Intellify's Guide To Handle Incremental Data Processing

Today we are living in the world of information where in data is the new oil. We are surrounded by interconnected devices and voluminous data is generated constantly. This in-comprehensible data needs to be structurally stored, deeply analysed and logically processed to draw constructive observations and conclusions. In such a scenario it becomes very important that BI (Business Intelligence) implementation companies use best practices to store and process the data. Data Processing is the core function and faster the processing power, more is the business.

1. Introduction

As we all know our transactional systems data is growing every day and will continue to grow at an exponential rate with every passing instance.

This data needs to be analysed with near real time speed to understand the latest trends.

BI implementation companies have to handle such kind of data every time and produce intelligent visualisations.  It is overwhelming to handle such a data in short time and produce reports which impact the decision making.

t is a well-established fact that SQL Server Analysis Services (SSAS) are the most stable when it comes to handling growing data so that it is accessible and available at all times with the decision makers.
2. What is Incremental Cube Processing?

OLAP (Online Analytical Processing) cube is a method of storing data in a multidimensional form, generally used for reporting purposes. OLAP cubes are often pre-summarized across dimensions to improve query performance.

Cube processing is nothing but having pre-summarized data across dimensions. To do this it takes, Time, CPU usage and Memory. These 3 factors dramatically get affected if data volume is very large and so one should process the parts of cubes which are modified. This is called Incremental Data processing.

3. What are different scenarios that one can run into while doing incremental cube processing

1. Delta Data Scenario 1

Happy Path Scenario (There is a Delta data for Facts (only Current Partition) but Dimension Data is same) – Refer Image 1 – All Green boxes should be processed.

  • Fact Tables – Identified Delta data is for current Partition only. E.g. Partitions are based on Month Year key for Order date. So all Orders placed during Jan2015 will have aggregation placed in “SalesOrder-Jan2015” Partition.

  • Dimension Tables – There are no new Dimension Members or there are no updates to existing dimension members.

  • Processing Steps – Process cube for current month say SalesOrder-Jul2015.

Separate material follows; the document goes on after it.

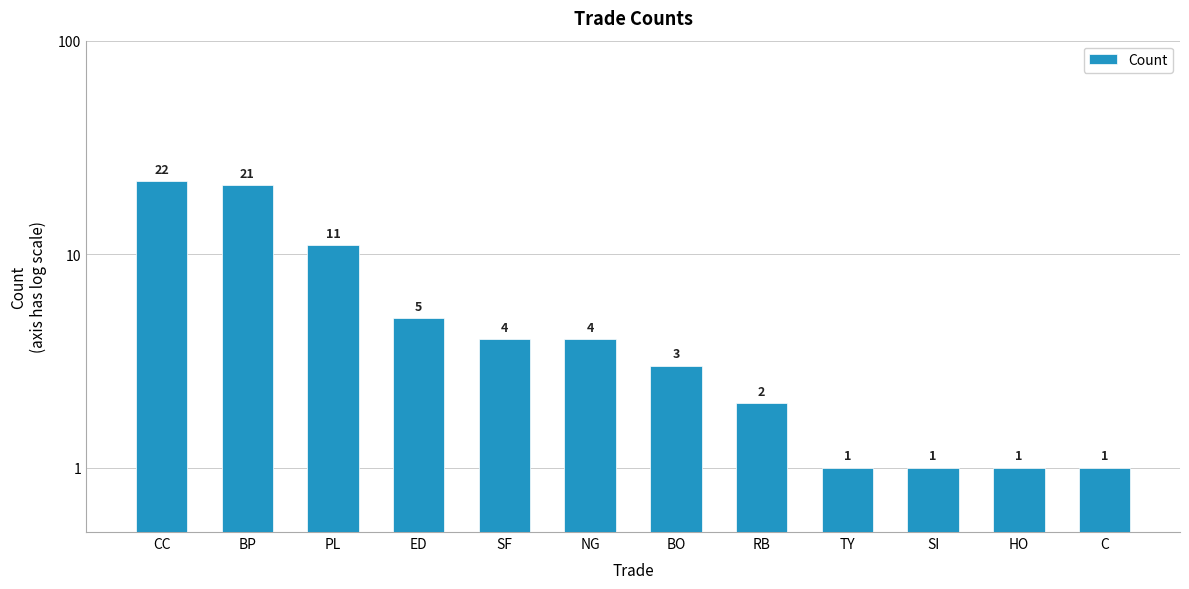

The chart shows a value of 1 at SI. True or false?

True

2. Dimension Data has Delta (There is Delta Data for Facts (only Current Partition) & there are some Dimensions with Delta Data ) – Refer Image – 2 – all green boxes will should be processed

  • Fact Tables – Identified Delta data is for current Partition only. So in the above example Delta data for Facts table is only for Jul2015 month.

  • Dimension Tables – There are New Dimension Members or there are Updates to existing dimension members.

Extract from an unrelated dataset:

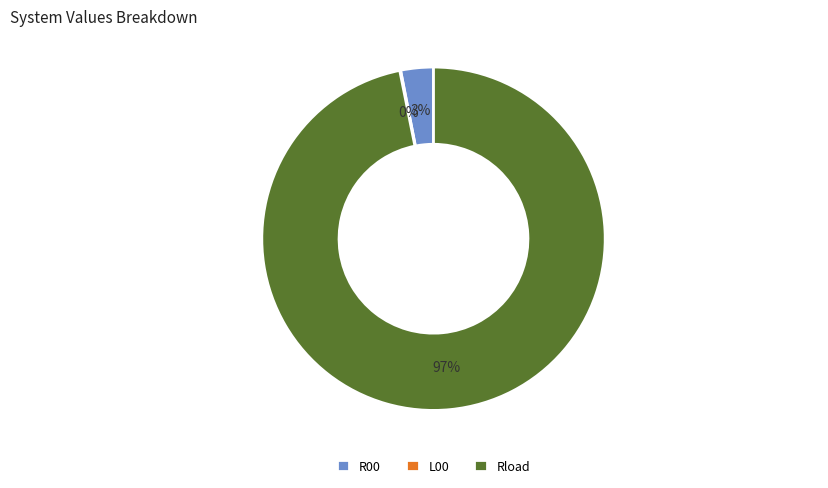

Which category accounts for the majority?

Rload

  • Processing Steps – Process Dimensions. 2. Process cube for current month say SalesOrder-Jul2015. There is no need to process other dimensions.

    3. Previous Partitions data is modified along with Delta for Facts and Dimensions (There is Delta Data for Facts (Current & Previous Partitions) & there are some Dimensions with Delta Data ) – Refer Image – 3 – all green boxes will should be processed

    • Fact Tables – Identified Delta data is for current & Previous Partitions. So in the above example Delta data for Facts table is for May2015 & Jul2015 months.

    • Dimension Tables – There are New Dimension Members or there are Updates to existing dimension members.

    • Processing Steps – Process Dimensions. 2. Process cube for current month say SalesOrder-Jul2015 & SalesOrder-May2015.

      4. New Dimension is added to cube with Delta for Facts (There is Delta Data for Facts (Current Partition) & there are some Dimensions with Delta Data) –  Refer Image – 4 – all green boxes will should be processed

      • Fact Tables – Identified Delta data is for current & Previous Partitions. So in the above example Delta data for Facts table is for May2015 & Jul2015 months.

      • Dimension Tables – There are New Dimension Members or there are Updates to existing dimension members. Also there is New Dimension added to the cube.

      • Processing Steps – Process Dimensions. 2. Process entire cube for all partitions.

This should help users in refreshing SSAS Cubes quickly by processing smaller sets of data as shown in the above scenario.

For all the BI implementation companies, data processing is the core function. With enhanced processing power, visualisations can be rendered with micro details and thus help the client with deeper insights into the business.